● YOUR TASK: Write out, from the entries below, exactly the lines that run between the lines holding "118 206 18.17" and "198 144 1045", inclusive, and stop there.

● AVAILABLE DATA:
------------------------------------

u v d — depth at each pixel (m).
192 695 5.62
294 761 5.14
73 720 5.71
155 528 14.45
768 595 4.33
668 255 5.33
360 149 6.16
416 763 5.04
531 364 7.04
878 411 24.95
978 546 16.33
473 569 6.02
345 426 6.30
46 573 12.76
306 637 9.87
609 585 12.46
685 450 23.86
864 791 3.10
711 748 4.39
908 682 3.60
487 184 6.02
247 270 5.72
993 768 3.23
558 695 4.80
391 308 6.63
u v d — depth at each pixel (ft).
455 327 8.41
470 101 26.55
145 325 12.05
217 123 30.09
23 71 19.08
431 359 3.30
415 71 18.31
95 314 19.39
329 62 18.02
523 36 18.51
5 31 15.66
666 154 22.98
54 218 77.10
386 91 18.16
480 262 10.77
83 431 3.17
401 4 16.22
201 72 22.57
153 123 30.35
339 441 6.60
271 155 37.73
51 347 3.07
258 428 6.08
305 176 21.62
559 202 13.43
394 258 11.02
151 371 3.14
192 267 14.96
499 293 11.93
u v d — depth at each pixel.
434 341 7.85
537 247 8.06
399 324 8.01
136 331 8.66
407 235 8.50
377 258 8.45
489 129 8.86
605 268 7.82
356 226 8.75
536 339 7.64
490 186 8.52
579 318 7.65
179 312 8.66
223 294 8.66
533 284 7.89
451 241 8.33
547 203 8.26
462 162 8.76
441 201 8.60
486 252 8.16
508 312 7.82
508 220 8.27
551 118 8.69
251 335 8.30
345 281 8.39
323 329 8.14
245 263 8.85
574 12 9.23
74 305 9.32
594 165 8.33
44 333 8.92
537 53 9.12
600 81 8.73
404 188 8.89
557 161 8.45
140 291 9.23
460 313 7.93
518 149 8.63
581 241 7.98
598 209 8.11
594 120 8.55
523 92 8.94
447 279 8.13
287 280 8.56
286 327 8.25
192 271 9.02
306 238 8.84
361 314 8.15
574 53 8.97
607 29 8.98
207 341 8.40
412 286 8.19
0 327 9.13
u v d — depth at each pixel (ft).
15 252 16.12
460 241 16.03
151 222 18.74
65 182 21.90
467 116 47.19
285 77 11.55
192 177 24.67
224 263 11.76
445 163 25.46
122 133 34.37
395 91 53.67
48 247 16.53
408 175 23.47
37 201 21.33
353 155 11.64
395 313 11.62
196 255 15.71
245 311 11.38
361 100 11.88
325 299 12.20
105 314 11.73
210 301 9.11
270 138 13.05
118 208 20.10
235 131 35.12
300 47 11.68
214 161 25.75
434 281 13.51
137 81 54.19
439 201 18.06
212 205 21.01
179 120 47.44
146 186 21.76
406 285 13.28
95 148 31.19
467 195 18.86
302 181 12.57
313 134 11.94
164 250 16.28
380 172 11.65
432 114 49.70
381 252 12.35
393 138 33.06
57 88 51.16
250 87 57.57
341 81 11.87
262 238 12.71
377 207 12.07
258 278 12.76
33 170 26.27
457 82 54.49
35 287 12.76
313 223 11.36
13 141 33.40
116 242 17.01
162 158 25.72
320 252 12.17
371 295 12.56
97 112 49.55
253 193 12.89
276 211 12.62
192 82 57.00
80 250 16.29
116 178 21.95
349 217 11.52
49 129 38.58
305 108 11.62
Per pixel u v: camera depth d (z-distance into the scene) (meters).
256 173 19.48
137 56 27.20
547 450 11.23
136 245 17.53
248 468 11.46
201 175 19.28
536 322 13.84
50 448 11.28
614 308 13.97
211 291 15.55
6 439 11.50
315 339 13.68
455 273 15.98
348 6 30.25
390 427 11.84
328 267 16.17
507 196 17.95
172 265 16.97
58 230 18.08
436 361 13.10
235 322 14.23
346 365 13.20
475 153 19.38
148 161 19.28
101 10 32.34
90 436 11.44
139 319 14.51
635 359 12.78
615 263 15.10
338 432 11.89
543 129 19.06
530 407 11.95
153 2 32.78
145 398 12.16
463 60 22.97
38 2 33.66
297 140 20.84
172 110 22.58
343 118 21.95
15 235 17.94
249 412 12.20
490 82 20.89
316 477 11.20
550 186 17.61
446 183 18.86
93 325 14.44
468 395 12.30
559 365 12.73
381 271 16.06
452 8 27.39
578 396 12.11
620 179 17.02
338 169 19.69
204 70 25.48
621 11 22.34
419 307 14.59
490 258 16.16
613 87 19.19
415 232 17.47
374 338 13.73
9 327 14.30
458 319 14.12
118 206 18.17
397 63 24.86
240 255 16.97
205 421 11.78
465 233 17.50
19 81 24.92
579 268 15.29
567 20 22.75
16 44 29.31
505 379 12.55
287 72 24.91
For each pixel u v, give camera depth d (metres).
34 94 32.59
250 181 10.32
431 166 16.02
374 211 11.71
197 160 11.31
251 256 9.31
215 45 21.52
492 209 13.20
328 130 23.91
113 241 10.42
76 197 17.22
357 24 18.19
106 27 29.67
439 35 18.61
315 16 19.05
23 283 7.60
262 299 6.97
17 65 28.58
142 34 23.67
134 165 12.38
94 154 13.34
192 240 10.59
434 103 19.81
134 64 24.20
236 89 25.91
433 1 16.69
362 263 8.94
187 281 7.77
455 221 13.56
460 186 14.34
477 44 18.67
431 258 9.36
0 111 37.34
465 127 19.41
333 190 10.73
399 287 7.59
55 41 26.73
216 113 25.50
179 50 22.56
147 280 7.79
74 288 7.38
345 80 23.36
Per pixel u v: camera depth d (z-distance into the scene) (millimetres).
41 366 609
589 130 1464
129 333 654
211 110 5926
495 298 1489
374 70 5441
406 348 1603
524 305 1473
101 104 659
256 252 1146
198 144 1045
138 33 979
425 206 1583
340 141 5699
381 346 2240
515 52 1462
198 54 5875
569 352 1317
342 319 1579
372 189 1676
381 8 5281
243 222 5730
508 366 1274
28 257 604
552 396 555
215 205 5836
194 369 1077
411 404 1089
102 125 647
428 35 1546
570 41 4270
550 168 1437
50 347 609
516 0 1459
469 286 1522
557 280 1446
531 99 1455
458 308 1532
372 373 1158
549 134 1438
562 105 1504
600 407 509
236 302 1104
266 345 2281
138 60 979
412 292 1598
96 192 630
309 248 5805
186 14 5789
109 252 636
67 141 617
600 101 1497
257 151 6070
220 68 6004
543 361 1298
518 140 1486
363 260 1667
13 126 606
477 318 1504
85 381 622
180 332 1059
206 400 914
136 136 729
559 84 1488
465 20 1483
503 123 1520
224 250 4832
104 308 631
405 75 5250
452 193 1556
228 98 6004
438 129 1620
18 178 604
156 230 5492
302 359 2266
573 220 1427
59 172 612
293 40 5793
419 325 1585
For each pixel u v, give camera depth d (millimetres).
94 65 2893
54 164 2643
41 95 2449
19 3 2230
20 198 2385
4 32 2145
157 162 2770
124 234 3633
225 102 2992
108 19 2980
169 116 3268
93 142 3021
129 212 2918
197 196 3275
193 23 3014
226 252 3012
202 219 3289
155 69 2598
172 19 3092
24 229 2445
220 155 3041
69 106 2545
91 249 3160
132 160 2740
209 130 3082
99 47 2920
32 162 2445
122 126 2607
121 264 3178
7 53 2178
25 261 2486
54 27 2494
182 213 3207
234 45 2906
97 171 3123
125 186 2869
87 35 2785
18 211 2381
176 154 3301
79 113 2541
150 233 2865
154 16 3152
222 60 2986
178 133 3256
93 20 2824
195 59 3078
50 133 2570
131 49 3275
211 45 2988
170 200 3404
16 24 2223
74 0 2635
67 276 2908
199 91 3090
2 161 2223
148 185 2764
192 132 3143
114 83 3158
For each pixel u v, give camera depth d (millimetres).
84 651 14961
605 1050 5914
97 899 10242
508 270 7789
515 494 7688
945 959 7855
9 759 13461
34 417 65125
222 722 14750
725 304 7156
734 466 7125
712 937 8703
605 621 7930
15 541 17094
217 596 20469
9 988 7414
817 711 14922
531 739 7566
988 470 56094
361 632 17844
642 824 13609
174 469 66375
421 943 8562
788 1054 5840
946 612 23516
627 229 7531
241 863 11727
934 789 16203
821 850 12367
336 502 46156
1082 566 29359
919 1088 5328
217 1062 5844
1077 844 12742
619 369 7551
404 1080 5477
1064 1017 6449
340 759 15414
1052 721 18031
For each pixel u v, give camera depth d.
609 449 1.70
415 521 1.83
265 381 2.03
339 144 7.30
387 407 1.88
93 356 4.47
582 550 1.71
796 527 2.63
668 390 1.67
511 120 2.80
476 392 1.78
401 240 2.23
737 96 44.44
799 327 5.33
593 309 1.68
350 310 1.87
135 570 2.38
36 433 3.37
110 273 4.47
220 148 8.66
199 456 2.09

------------------------------------

● EXPECTED OUTPUT:
118 206 18.17
397 63 24.86
240 255 16.97
205 421 11.78
465 233 17.50
19 81 24.92
579 268 15.29
567 20 22.75
16 44 29.31
505 379 12.55
287 72 24.91
For each pixel u v, give camera depth d (metres).
34 94 32.59
250 181 10.32
431 166 16.02
374 211 11.71
197 160 11.31
251 256 9.31
215 45 21.52
492 209 13.20
328 130 23.91
113 241 10.42
76 197 17.22
357 24 18.19
106 27 29.67
439 35 18.61
315 16 19.05
23 283 7.60
262 299 6.97
17 65 28.58
142 34 23.67
134 165 12.38
94 154 13.34
192 240 10.59
434 103 19.81
134 64 24.20
236 89 25.91
433 1 16.69
362 263 8.94
187 281 7.77
455 221 13.56
460 186 14.34
477 44 18.67
431 258 9.36
0 111 37.34
465 127 19.41
333 190 10.73
399 287 7.59
55 41 26.73
216 113 25.50
179 50 22.56
147 280 7.79
74 288 7.38
345 80 23.36
Per pixel u v: camera depth d (z-distance into the scene) (millimetres).
41 366 609
589 130 1464
129 333 654
211 110 5926
495 298 1489
374 70 5441
406 348 1603
524 305 1473
101 104 659
256 252 1146
198 144 1045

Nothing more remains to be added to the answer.